El primer frente es geopolítico. Tras lo reportado en días previos, ahora tenemos más detalle del acuerdo OpenAI–Pentágono en cobertura de prensa tecnológica, y eso importa porque estabiliza la narrativa: no es un episodio aislado, es una tendencia de institucionalización. En esta fase, la ética no se mide por manifiestos sino por la letra chica de los contratos y por los límites operativos reales. En el marco de análisis, esto confirma algo central: la gobernanza de IA no se disputa entre “buenos y malos”, sino entre actores con distinto umbral de negociación frente al Estado.

Para América Latina, el riesgo no es solo “quedarnos atrás” técnicamente. El riesgo concreto es importar stacks ya cerrados —con sus sesgos políticos y comerciales— sin capacidad local para auditar, adaptar o rechazar condiciones. Soberanía tecnológica no significa fabricar todo; significa preservar capacidad de decisión sobre dónde, cómo y para qué se despliega IA en sectores sensibles.
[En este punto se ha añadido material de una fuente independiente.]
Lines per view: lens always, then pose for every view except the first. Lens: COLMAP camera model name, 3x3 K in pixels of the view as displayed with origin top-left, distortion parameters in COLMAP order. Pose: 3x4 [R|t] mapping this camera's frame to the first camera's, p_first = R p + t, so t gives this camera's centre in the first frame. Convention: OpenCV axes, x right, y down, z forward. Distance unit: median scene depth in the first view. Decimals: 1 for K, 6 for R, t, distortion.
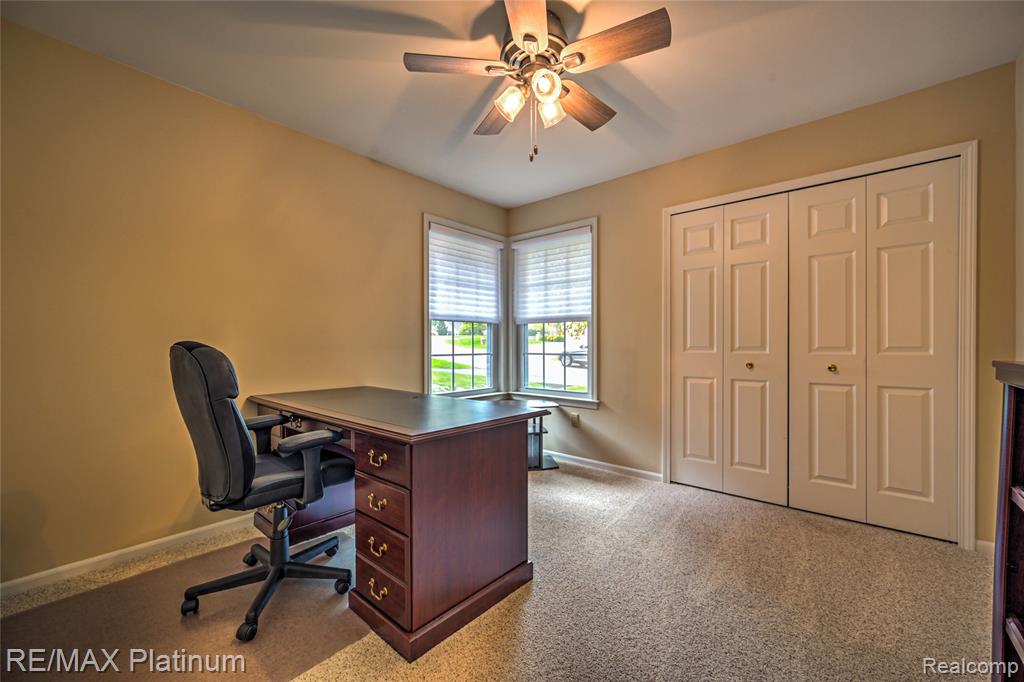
lens RADIAL K [[405.6, 0, 514.9], [0, 405.6, 344.9], [0, 0, 1]] dist [-0.000801, -0.000033]
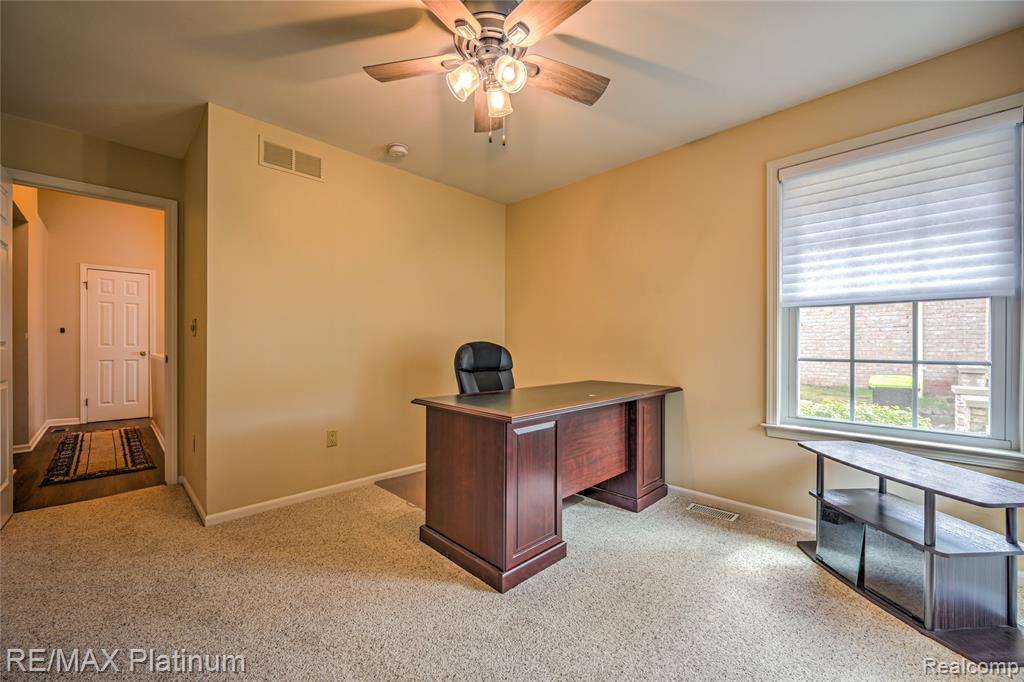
lens RADIAL K [[405.6, 0, 514.9], [0, 405.6, 344.9], [0, 0, 1]] dist [-0.000801, -0.000033]
pose [[-0.070126, -0.003347, -0.997533, 0.483433], [-0.006471, 0.999975, -0.002900, 0.005999], [0.997517, 0.006252, -0.070146, 0.545510]]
Segundo frente: editorial y economía del conocimiento. La señal nueva no es que haya licencias; eso ya lo sabíamos. La novedad es el giro hacia esquemas de pago por valor demostrado, documentado por Digiday y discutido por asociaciones como FIPP. Si esto prende, la pregunta dejará de ser “¿cuánto vale mi archivo?” y pasará a “¿cuánto valor comprobable genera mi contenido dentro de respuestas y flujos de IA?”.

Es un cambio profundo para empresas como la edición y distribución independiente y la edición literaria. En la lógica vieja, se negociaba por volumen de catálogo o prestigio. En la lógica emergente, se negocia por trazabilidad, precisión semántica, capacidad de citación y aportación al rendimiento del sistema. Quien tenga metadatos pobres, pierde poder. Quien estructure bien su conocimiento, gana palanca.

Aquí hay una oportunidad táctica inmediata: diseñar un “paquete editorial AI-ready” con tres capas mínimas: (1) metadatos curados, (2) taxonomía temática explícita, (3) política de atribución y uso. Sin eso, la conversación sobre derechos queda en abstracción moral; con eso, se convierte en negociación comercial medible.

Tercer frente: imagen y video generativo. No hubo disrupción tectónica, pero sí consolidación operacional. Adobe Firefly está empujando integración multimodelo (incluyendo Runway) y una ventana clara para producción intensiva. Esto reduce costo de experimentación, y por tanto sube el estándar creativo: cuando cualquiera puede generar “algo bonito”, la diferencia vuelve a ser la mirada, la dirección narrativa y la consistencia estética.

Para la práctica (fotografía + piezas audiovisuales), la lectura útil es contraria al hype: no perseguir feature por feature, sino usar el momento para endurecer método. Mismo guion, tres tratamientos visuales, prueba comparativa y aprendizaje acumulado. Más laboratorio autoral, menos fascinación por interfaz.

Cuarto frente: trabajo y economía. En análisis recientes de banca/negocio aparece un tono de “transformación gradual” más que “desempleo masivo inmediato”. Puede ser parcialmente cierto a nivel agregado, pero puede ocultar algo políticamente decisivo: la transición no es homogénea. Habrá sectores y cohortes que sí paguen costos fuertes de reconversión.

Por eso la discusión seria no es “la IA quitará trabajos sí/no”. La discusión seria es: quién financia la readaptación, quién asume el riesgo y quién captura la productividad extra. Si dejamos ese debate al mercado puro, la concentración se acelera. Si lo empujamos a política pública y estrategia sectorial, al menos hay margen de redistribución de capacidades.

Quinto frente: salud y ciencia aplicada. No hubo un “gran anuncio” espectacular, pero sí movimientos concretos de regulación clínica, como autorizaciones De Novo para herramientas específicas. Esta granularidad es más importante de lo que parece: en medicina, la legitimidad no se gana por storytelling sino por protocolos, validación y adopción institucional. En otras palabras, menos humo, más expediente.

La síntesis del día: estamos entrando en la fase menos vistosa y más decisiva de la IA. La fase en que las reglas de captura de valor se fijan en contratos, estándares, modelos de licencia y marcos regulatorios. El espectáculo baja un poco; la estructura se endurece.

Y ahí la ventaja intelectual es clara: quien ya no estás discutiendo “si la IA es buena o mala”. Estás discutiendo la reorganización de la condición humana bajo infraestructura algorítmica. Ese es el terreno correcto.